━━ Exercise input

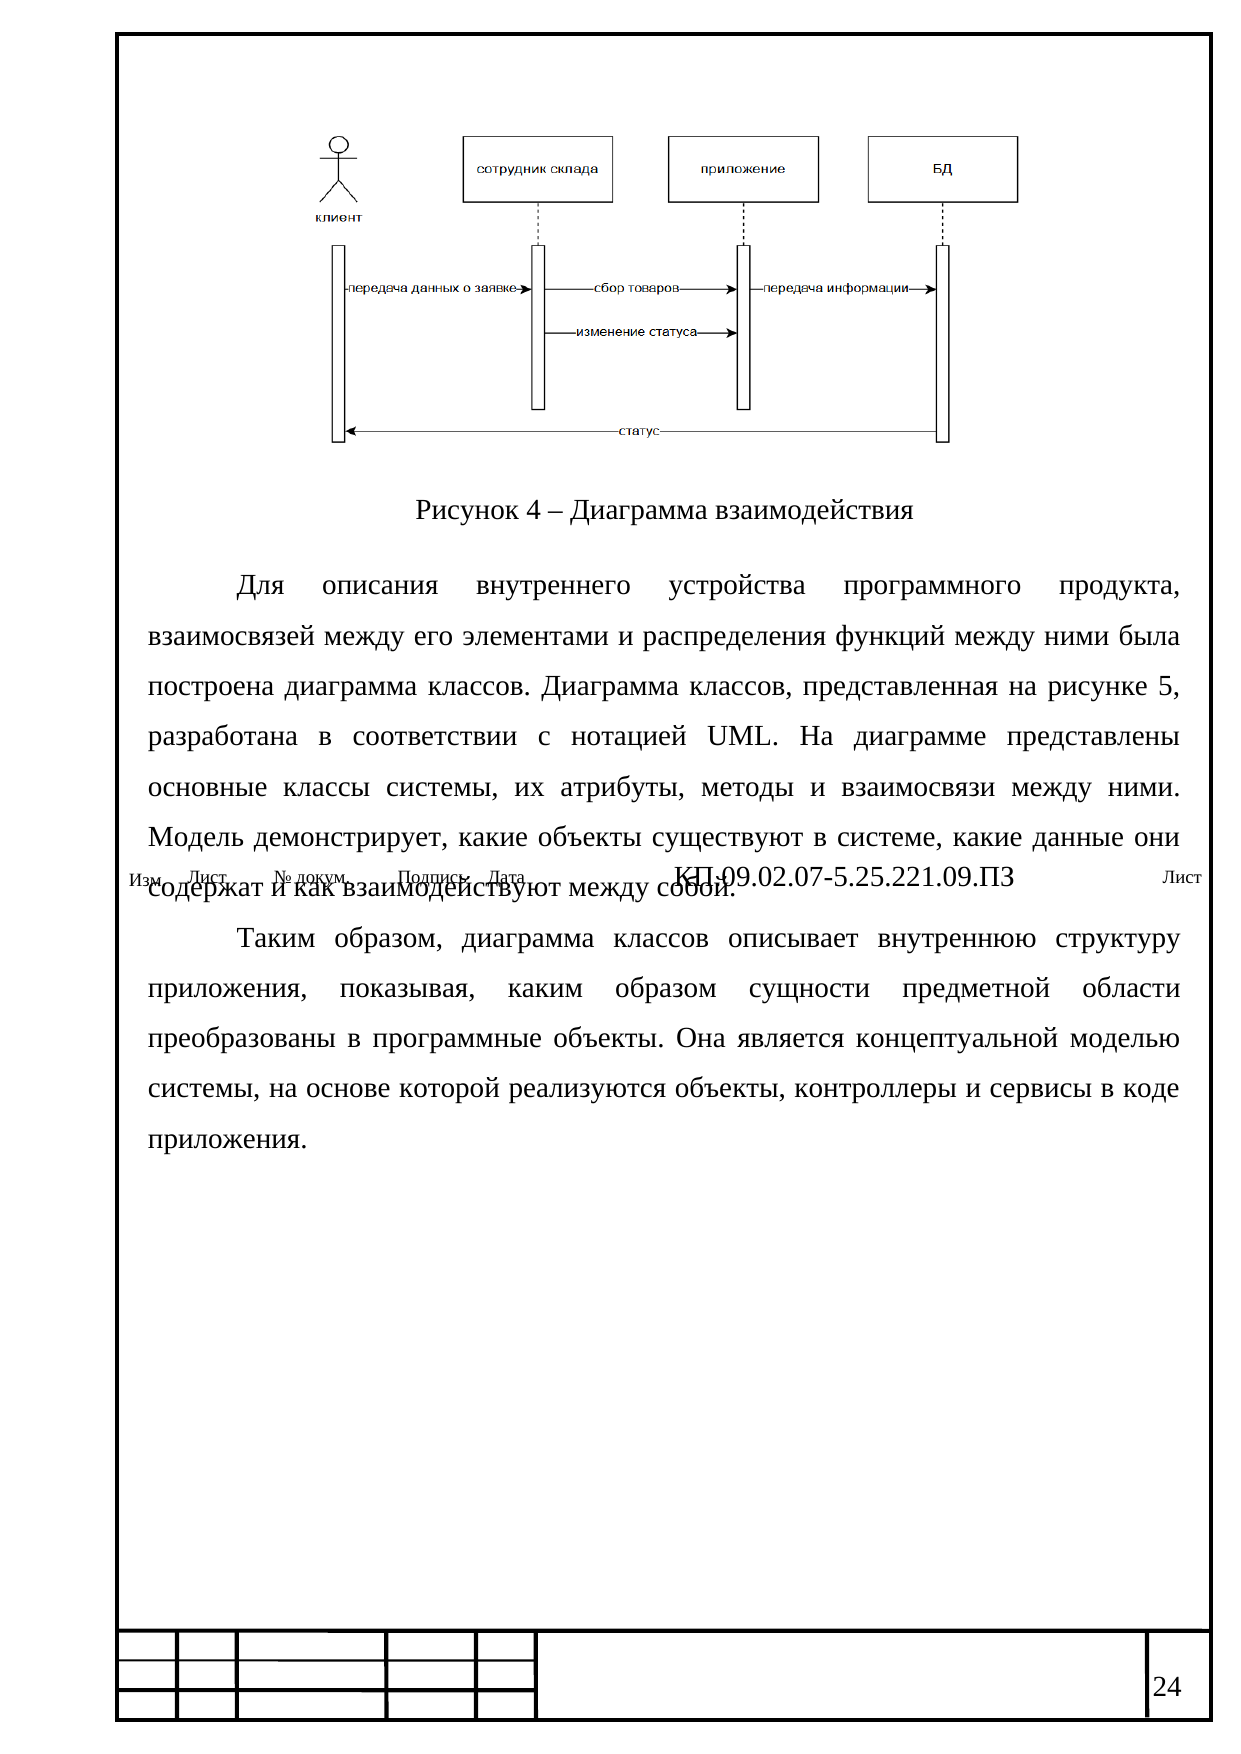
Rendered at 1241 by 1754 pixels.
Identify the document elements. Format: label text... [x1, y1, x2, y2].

text Рисунок 4 – Диаграмма взаимодействия [148, 492, 1181, 526]
text Для описания внутреннего устройства программного продукта, взаимосвязей между его элементами и распределения функций между ними была построена диаграмма классов. Диаграмма классов, представленная на рисунке 5, разработана в соответствии с нотацией UML. На диаграмме представлены основные классы системы, их атрибуты, методы и взаимосвязи между ними. Модель демонстрирует, какие объекты существуют в системе, какие данные они содержат и как взаимодействуют между собой. [148, 567, 1181, 903]
text Таким образом, диаграмма классов описывает внутреннюю структуру приложения, показывая, каким образом сущности предметной области преобразованы в программные объекты. Она является концептуальной моделью системы, на основе которой реализуются объекты, контроллеры и сервисы в коде приложения. [148, 920, 1181, 1154]
picture [296, 118, 1033, 453]
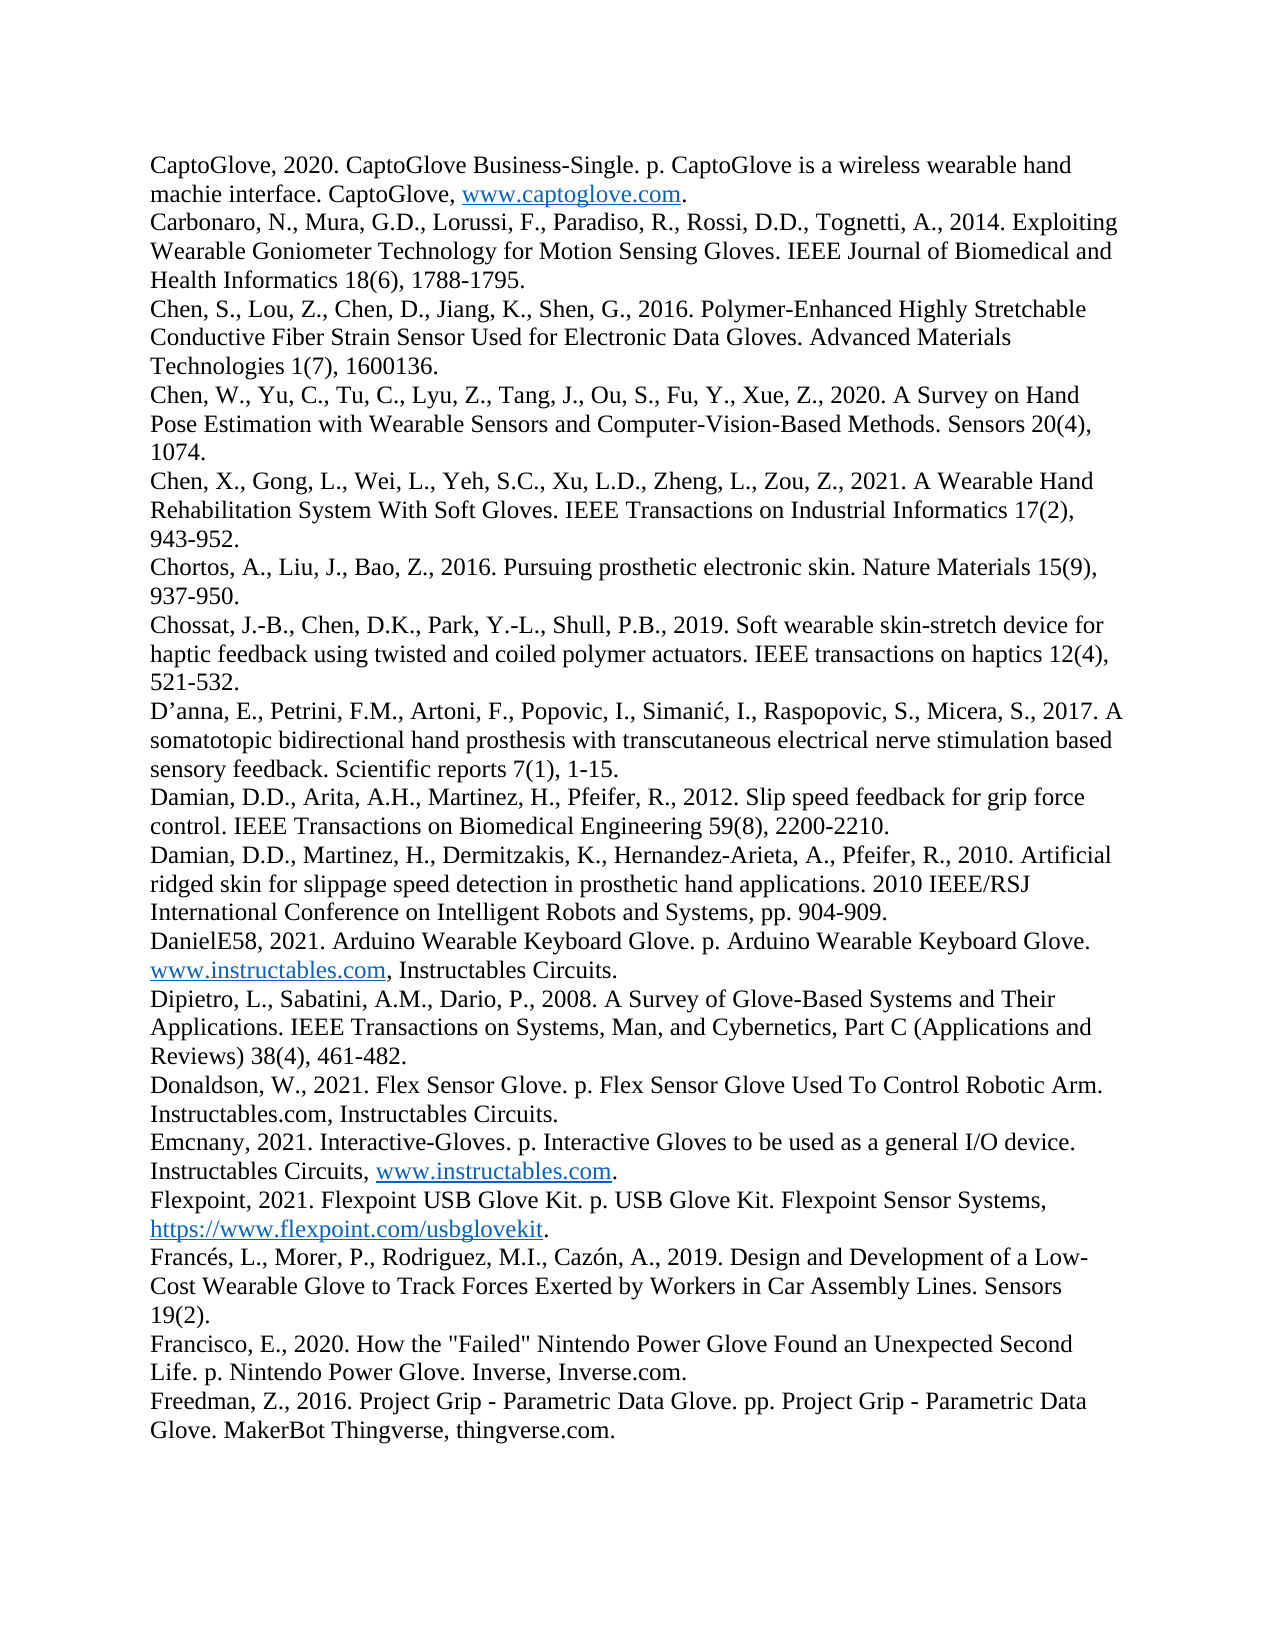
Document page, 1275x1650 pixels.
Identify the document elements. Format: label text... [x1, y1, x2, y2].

text Francés, L., Morer, P., Rodriguez, M.I., Cazón, A., 2019. Design and Development of a Low-Cost Wearable Glove to Track Forces Exerted by Workers in Car Assembly Lines. Sensors 19(2). [150, 1242, 1125, 1329]
text Chen, S., Lou, Z., Chen, D., Jiang, K., Shen, G., 2016. Polymer-Enhanced Highly Stretchable Conductive Fiber Strain Sensor Used for Electronic Data Gloves. Advanced Materials Technologies 1(7), 1600136. [150, 294, 1125, 380]
text Chen, W., Yu, C., Tu, C., Lyu, Z., Tang, J., Ou, S., Fu, Y., Xue, Z., 2020. A Survey on Hand Pose Estimation with Wearable Sensors and Computer-Vision-Based Methods. Sensors 20(4), 1074. [150, 380, 1125, 466]
text Damian, D.D., Martinez, H., Dermitzakis, K., Hernandez-Arieta, A., Pfeifer, R., 2010. Artificial ridged skin for slippage speed detection in prosthetic hand applications. 2010 IEEE/RSJ International Conference on Intelligent Robots and Systems, pp. 904-909. [150, 840, 1125, 926]
text Flexpoint, 2021. Flexpoint USB Glove Kit. p. USB Glove Kit. Flexpoint Sensor Systems, https://www.flexpoint.com/usbglovekit. [150, 1185, 1125, 1242]
text Freedman, Z., 2016. Project Grip - Parametric Data Glove. pp. Project Grip - Parametric Data Glove. MakerBot Thingverse, thingverse.com. [150, 1386, 1125, 1444]
text Damian, D.D., Arita, A.H., Martinez, H., Pfeifer, R., 2012. Slip speed feedback for grip force control. IEEE Transactions on Biomedical Engineering 59(8), 2200-2210. [150, 782, 1125, 840]
text Donaldson, W., 2021. Flex Sensor Glove. p. Flex Sensor Glove Used To Control Robotic Arm. Instructables.com, Instructables Circuits. [150, 1070, 1125, 1127]
text D’anna, E., Petrini, F.M., Artoni, F., Popovic, I., Simanić, I., Raspopovic, S., Micera, S., 2017. A somatotopic bidirectional hand prosthesis with transcutaneous electrical nerve stimulation based sensory feedback. Scientific reports 7(1), 1-15. [150, 696, 1125, 782]
text Chen, X., Gong, L., Wei, L., Yeh, S.C., Xu, L.D., Zheng, L., Zou, Z., 2021. A Wearable Hand Rehabilitation System With Soft Gloves. IEEE Transactions on Industrial Informatics 17(2), 943-952. [150, 466, 1125, 552]
text Emcnany, 2021. Interactive-Gloves. p. Interactive Gloves to be used as a general I/O device. Instructables Circuits, www.instructables.com. [150, 1127, 1125, 1185]
text DanielE58, 2021. Arduino Wearable Keyboard Glove. p. Arduino Wearable Keyboard Glove. www.instructables.com, Instructables Circuits. [150, 926, 1125, 984]
text Carbonaro, N., Mura, G.D., Lorussi, F., Paradiso, R., Rossi, D.D., Tognetti, A., 2014. Exploiting Wearable Goniometer Technology for Motion Sensing Gloves. IEEE Journal of Biomedical and Health Informatics 18(6), 1788-1795. [150, 207, 1125, 294]
text CaptoGlove, 2020. CaptoGlove Business-Single. p. CaptoGlove is a wireless wearable hand machie interface. CaptoGlove, www.captoglove.com. [150, 150, 1125, 207]
text Francisco, E., 2020. How the "Failed" Nintendo Power Glove Found an Unexpected Second Life. p. Nintendo Power Glove. Inverse, Inverse.com. [150, 1329, 1125, 1386]
text Chossat, J.-B., Chen, D.K., Park, Y.-L., Shull, P.B., 2019. Soft wearable skin-stretch device for haptic feedback using twisted and coiled polymer actuators. IEEE transactions on haptics 12(4), 521-532. [150, 610, 1125, 696]
text Dipietro, L., Sabatini, A.M., Dario, P., 2008. A Survey of Glove-Based Systems and Their Applications. IEEE Transactions on Systems, Man, and Cybernetics, Part C (Applications and Reviews) 38(4), 461-482. [150, 984, 1125, 1070]
text Chortos, A., Liu, J., Bao, Z., 2016. Pursuing prosthetic electronic skin. Nature Materials 15(9), 937-950. [150, 552, 1125, 610]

━━━━

Go through the lines above. Select every one that has the string "Materials".

### Solution to the exercise
text Chen, S., Lou, Z., Chen, D., Jiang, K., Shen, G., 2016. Polymer-Enhanced Highly Stretchable Conductive Fiber Strain Sensor Used for Electronic Data Gloves. Advanced Materials Technologies 1(7), 1600136. [150, 294, 1125, 380]
text Chortos, A., Liu, J., Bao, Z., 2016. Pursuing prosthetic electronic skin. Nature Materials 15(9), 937-950. [150, 552, 1125, 610]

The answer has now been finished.